Because this is the sacred work of every Christian:
to share the faith we have received,
to let Christ’s light pass from life to life,
to hand on the Gospel
in quiet, steady ways.

Just as the Church in Acts
laid hands on Barnabas and Saul
and sent them forth,
trusting the Holy Spirit
to guide what they could not control,
so we, too, release the faith we share
into the lives of others.

And when someone recognizes that grace—
in our children,
in our friends,
in our communities—
we glimpse the truth of it all:
that the seeds planted in love
belong first to God,
and God makes them grow.

May the light we share
continue to move from heart to heart,
bearing fruit in God’s good soil.

Prayer

Lord Jesus,
Your grace is the light we walk in.
Strengthen the faith we share as Your people.
Let Your Word shape our hearts in quiet, steady ways.
Keep us rooted in Your mercy and truth.
And draw us deeper into the life of Your Spirit.
Amen

Tuesday, April 28, 2026

A Kingdom Built on Broken People

Readings 042826 

The Kingdom of God is not built on the strong,
the polished,
or the self‑assured.
It is built on those whom the Shepherd calls.

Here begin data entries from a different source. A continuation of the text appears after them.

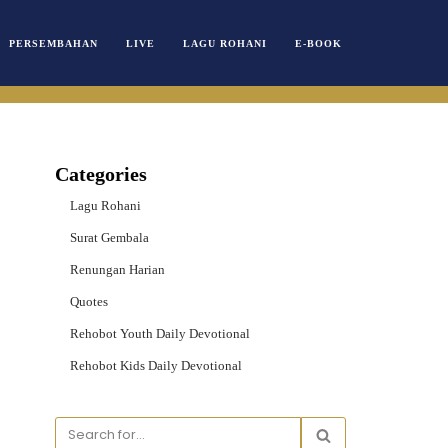
PERSEMBAHAN
LIVE
LAGU ROHANI
E-BOOK
Categories
Lagu Rohani
Surat Gembala
Renungan Harian
Quotes
Rehobot Youth Daily Devotional
Rehobot Kids Daily Devotional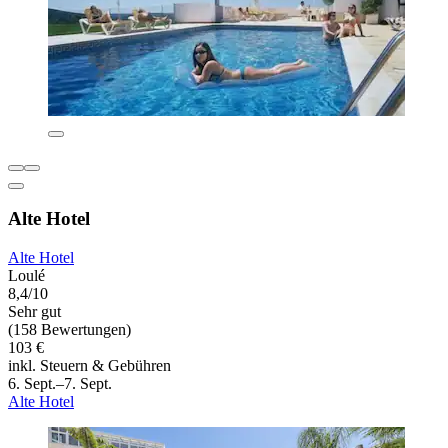
Alte Hotel
Alte Hotel
Loulé
8,4/10
Sehr gut
(158 Bewertungen)
103 €
inkl. Steuern & Gebühren
6. Sept.–7. Sept.
Alte Hotel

In Antioch, the hand of the Lord rested upon ordinary people —
men and women with mixed stories, mixed wounds, mixed pasts —
and a great number turned to the Lord.
There, in that imperfect community,
the disciples were first called Christians.
Not because they were flawless,
but because they belonged to Christ.

Jesus speaks with a steady, searching honesty:
“My works testify to me… but you do not believe
because you are not among my sheep.”
The dividing line is not brilliance, heritage, or success.
It is simply this:
Do we hear the Shepherd’s voice,
and do we follow where He leads?

Yet over the centuries, the flock has wandered.
Some chased other voices,
some sought other pastures,
and now many flocks stand divided,
scattered,
and vulnerable.

But Christ never spoke of many churches
competing for truth or splintered into tribes.
He spoke of one flock under one Shepherd,
one Body, one Bride —
a living Church born from His pierced side
and sustained by His Spirit.

And who stands at the foundation of this Kingdom?
Not the perfect —
but the broken who turn to the Lord.
Not the powerful —
but the ones who hear His voice
and rise when He calls their name.

This is the miracle of the Gospel:
Humanity in all its frailty
becomes the very stones
with which Christ builds His Church.
A Kingdom rising from mercy,
held together by grace,
gathered by the Shepherd
who knows His sheep
and calls each one home.

Prayer

Lord Jesus, 

Shepherd of the broken,
gather us again into Your one flock.
Call our names until our hearts awaken.
Bind our wounds with the mercy of Your Cross.
Build Your Kingdom upon our humble lives.
Lead us home by the sound of Your voice.